编写一个程序,从用户读取(短)文本并打印所谓的最大字母(字符串中最常见的字符),即给定文本出现次数最多的字母。这里足以查看英文字母(A-Z),而不是区分出现次数的大写和小写字母。
For example, if : text = " Ada bada " so should the print show the most common character, this example it would be a.
例如,如果:text =“Ada bada”,那么打印应该显示最常见的字符,这个例子就是a。
This is an introductory course, so in this submission we do not need to use the " scanner - class" . We have not gone through this so much. The program will use the show message input two get the text from user .
这是一个入门课程,因此在本次提交中我们不需要使用“scanner - 类”。我们没有经历过这么多。该程序将使用show message输入两个来自用户的文本。
Info: The program shall not use while loop ( true / false ) , "return " statement / "break " statement .
信息:程序不应使用while循环(true / false),“return”语句/“break”语句。
I've been struggling with how I can get char values into a table.. am I correct I need to use array to search for most common character? I think I need to use the binarySearch, but that only supports int not char.
我一直在努力学习如何将char值放入表中。我是否正确我需要使用数组来搜索最常见的字符?我想我需要使用binarySearch,但是它只支持int而不是char。
I'll be happy for any answers. hint's and solutions. etc.. if you're very kind a full working program, but again please don't use the things I have written down in the "info" section above.
我会很高兴得到任何答案。提示和解决方案。等等。如果你是一个非常善良的完整工作程序,但请再次请不要使用我在上面的“信息”部分写下的内容。
My code:
String text = showInputDialog("Write a short text: ");
//format string to char
String a = text;
char c = a.charAt(4);
/*with this layout it collects number 4 character in the text and print out.
* I could as always go with many char c... but that wouldn't be a clean program * code.. I think I need to make it into a for-loop.. I have only worked with * *for-loops with numbers, not char (letters).. Help? :)
*/
out.print( text + "\n" + c)
//each letter into 1 char, into table
//search for most used letter
3 个解决方案
#1
1
Here's the common logic:
这是常见的逻辑:
- split your string into chars
- loop over the chars
- store the occurrences in a hash, putting the letter as key and occurrences as value
- return the highest value in the hash
将你的字符串分成字符
在字符上循环
将事件存储在哈希中,将字母作为键,将出现值作为值
返回哈希值中的最高值
As how to split string into chars, etc., you can use Google. :)
至于如何将字符串拆分为字符等,您可以使用Google。 :)
这是一个类似的问题。
#2
0
There's a common program asked to write in schools to calculate the frequency of a letter in a given String. The only thing you gotta do here is find which letter has the maximum frequency. Here's a code that illustrates it:
有一个共同的程序被要求在学校写,以计算给定字符串中的字母的频率。你要做的唯一事情是找到哪个字母的最大频率。这是一个说明它的代码:
String s <--- value entered by user
char max_alpha=' '; int max_freq=0, ct=0;
char c;
for(int i=0;i<s.length();i++){
c=s.charAt(i);
if((c>='a'&&c<='z')||(c>='A'&&c<='Z')){
for(int j=0;j<s.length();j++){
if(s.charAt(j)==c)
ct++;
} //for j
}
if(ct>max_freq){
max_freq=ct;
max_alpha=c;
}
ct=0;
s=s.replace(c,'*');
}
System.out.println("Letter appearing maximum times is "+max_alpha);
System.out.println(max_alpha+" appears "+max_freq+" times");
NOTE: This program presumes that all characters in the string are in the same case, i.e., uppercase or lowercase. You can convert the string to a particular case just after getting the input.
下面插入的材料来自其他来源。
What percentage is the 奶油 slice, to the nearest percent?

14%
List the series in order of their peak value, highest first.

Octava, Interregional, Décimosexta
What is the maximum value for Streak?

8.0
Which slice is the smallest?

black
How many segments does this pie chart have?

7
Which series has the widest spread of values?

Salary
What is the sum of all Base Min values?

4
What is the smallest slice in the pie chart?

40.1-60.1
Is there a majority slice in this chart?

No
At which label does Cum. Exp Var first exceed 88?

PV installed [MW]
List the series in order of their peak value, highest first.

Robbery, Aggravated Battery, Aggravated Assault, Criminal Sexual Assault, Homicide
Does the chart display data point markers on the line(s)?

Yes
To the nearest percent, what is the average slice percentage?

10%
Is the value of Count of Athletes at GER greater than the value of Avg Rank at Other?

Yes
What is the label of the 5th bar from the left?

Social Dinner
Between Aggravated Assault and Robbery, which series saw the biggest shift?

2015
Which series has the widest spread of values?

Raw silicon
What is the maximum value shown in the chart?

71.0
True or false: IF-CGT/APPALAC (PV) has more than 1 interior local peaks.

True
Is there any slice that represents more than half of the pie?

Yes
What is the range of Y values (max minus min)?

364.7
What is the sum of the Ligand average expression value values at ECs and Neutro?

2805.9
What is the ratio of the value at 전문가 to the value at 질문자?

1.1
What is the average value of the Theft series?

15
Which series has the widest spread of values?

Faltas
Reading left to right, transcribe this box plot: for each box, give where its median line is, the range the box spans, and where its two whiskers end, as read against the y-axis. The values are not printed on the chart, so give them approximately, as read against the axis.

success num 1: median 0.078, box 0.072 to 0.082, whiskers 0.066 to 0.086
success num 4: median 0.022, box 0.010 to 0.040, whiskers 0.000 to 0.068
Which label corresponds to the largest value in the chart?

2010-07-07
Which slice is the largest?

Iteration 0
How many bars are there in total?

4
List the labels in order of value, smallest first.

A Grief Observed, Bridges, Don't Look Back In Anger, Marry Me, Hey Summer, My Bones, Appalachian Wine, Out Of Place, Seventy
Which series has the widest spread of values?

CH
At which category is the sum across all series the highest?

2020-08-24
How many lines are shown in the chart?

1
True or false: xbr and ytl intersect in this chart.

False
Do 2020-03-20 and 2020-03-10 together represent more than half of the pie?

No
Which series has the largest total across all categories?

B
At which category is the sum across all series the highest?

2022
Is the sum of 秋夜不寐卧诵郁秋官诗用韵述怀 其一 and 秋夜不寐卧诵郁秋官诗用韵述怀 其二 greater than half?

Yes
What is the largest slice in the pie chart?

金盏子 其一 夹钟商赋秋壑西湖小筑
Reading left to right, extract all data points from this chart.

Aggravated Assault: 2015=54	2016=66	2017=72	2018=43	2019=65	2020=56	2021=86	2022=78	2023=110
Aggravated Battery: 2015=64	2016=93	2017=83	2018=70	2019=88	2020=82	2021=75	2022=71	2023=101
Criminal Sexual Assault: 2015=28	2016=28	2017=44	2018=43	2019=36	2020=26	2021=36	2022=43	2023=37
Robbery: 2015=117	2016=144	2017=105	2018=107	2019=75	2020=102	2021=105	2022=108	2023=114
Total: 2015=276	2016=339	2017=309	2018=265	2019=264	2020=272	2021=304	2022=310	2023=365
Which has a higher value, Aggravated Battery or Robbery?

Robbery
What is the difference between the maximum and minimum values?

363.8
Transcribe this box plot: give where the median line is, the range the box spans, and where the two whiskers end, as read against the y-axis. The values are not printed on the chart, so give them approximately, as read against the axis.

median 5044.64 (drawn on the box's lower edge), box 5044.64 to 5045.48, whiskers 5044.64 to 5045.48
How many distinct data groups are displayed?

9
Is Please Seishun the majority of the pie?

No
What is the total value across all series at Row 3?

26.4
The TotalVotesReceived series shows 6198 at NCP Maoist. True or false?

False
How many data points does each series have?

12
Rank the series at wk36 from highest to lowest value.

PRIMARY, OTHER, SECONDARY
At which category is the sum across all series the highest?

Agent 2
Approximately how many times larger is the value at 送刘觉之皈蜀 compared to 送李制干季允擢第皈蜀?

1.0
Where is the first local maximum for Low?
注意:此程序假定字符串中的所有字符都是相同的大小写,即大写或小写。获取输入后,您可以将字符串转换为特定的大小写。
#3
0
I guess this is not a good assigment, if you are unsure about how to start. I wish you for having better teachers!
如果你不确定如何开始,我想这不是一个好的分配。我希望你有更好的老师!
So you have a text, as:
所以你有一个文本,如:
String text = showInputDialog("Write a short text: ");
The next thing is to have a loop which goes trough each letter of this text, and gets each char of it:
接下来的事情是有一个循环,它通过这个文本的每个字母,并获取它的每个字符:
for (int i=0;i<text.length();i++) {
char c=text.charAt(i);
}
Then comes the calculation. The easiest thing is to use a hashMap. I am unsure if this is a good topic for a beginners course, so I guess a more beginner friendly solution would be a better fit.
然后是计算。最简单的方法是使用hashMap。我不确定这对于初学者课程是否是一个好主题,所以我想一个更适合初学者的解决方案会更合适。
Make an array of integers - this is the "table" you are referring to. Each item in the array will correspond to the occurrance of one letter, e.g. histogram[0] will count how many "A", histogram[1] will count how many "B" you have found.
创建一个整数数组 - 这是你所指的“表”。数组中的每个项目将对应于一个字母的出现,例如直方图[0]将计算“A”的数量,直方图[1]将计算您找到的“B”的数量。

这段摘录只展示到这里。